Prove your humanity

Jan. 24, 2019 Update: According to Enbridge, the company is securing the explosion site in for an investigation, and is working with investigators at the Public Utilities Commission of Ohio and the Pipeline and Hazardous Materials Safety Administration (PHMSA).

Enbridge says it is conducting air, soil and water monitoring on-site. The company says there is no estimated timeline, but it is working on a plan for the pipeline to return to service.


Residents in Noble County, Ohio, about a two hours drive west of Pittsburgh, are recovering after a natural gas pipeline explosion rocked their community on Monday morning. Two people were injured, and three homes were damaged.

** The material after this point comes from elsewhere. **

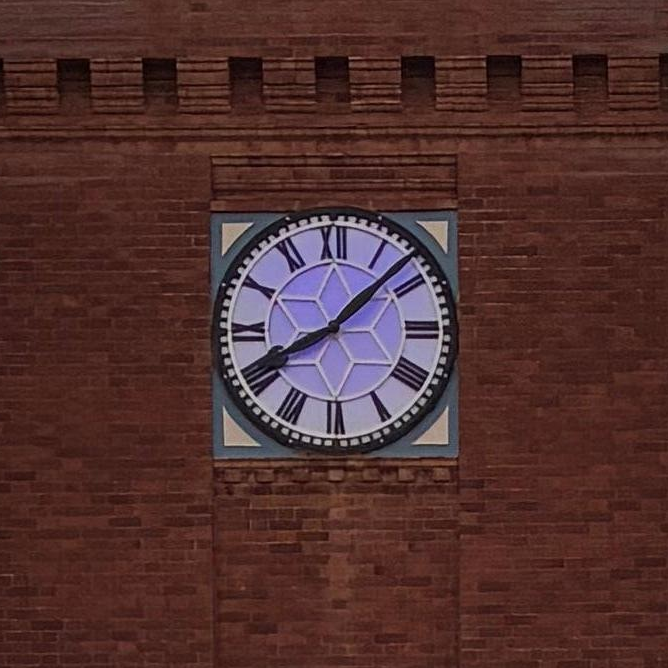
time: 8:07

The mother of a 12-year old boy who suffered second degree burns on the back of his head, neck and legs says she is thankful he’s alive today. The family did not want to be identified. They’re staying at a hotel because the only thing left of their home after the explosion and fire is the basement.

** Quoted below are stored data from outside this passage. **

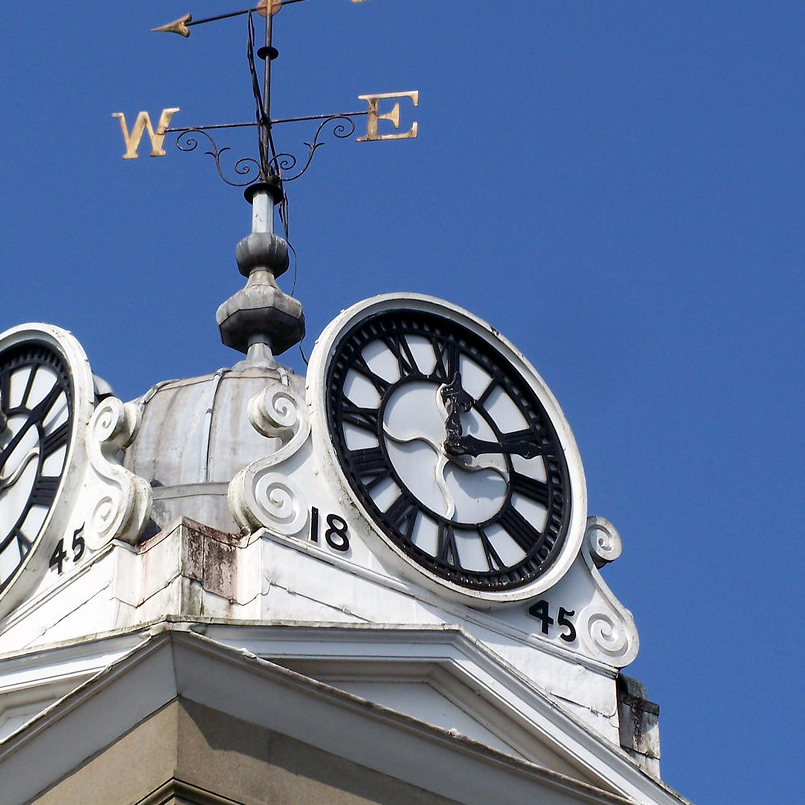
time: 12:12
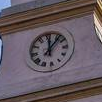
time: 12:07
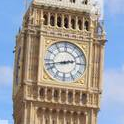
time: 2:42
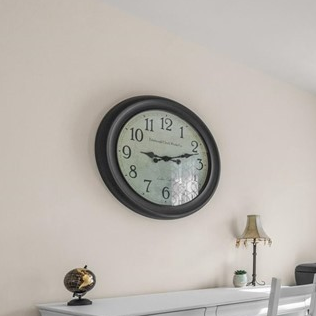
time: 9:12
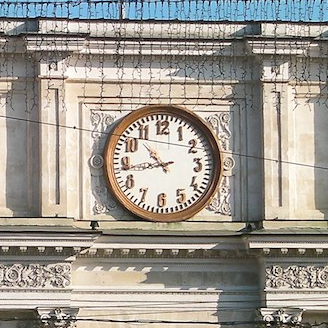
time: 10:43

The pipeline that exploded in eastern Ohio was more than 65 years old, and is part of the Texas Eastern Pipeline system owned by the Canadian company Enbridge. It’s a transmission line that carries natural gas from the Gulf Coast to the Mid Atlantic, and runs through southern Pennsylvania. Its part of the same system that ruptured in Westmoreland County in 2016, badly burning one man.

Enbridge says it’s working with state and federal regulators to determine the cause, and to monitor repairs and environmental impacts.

In a statement, the company says that an inspection of the pipeline in 2012 found that it did not need remediation.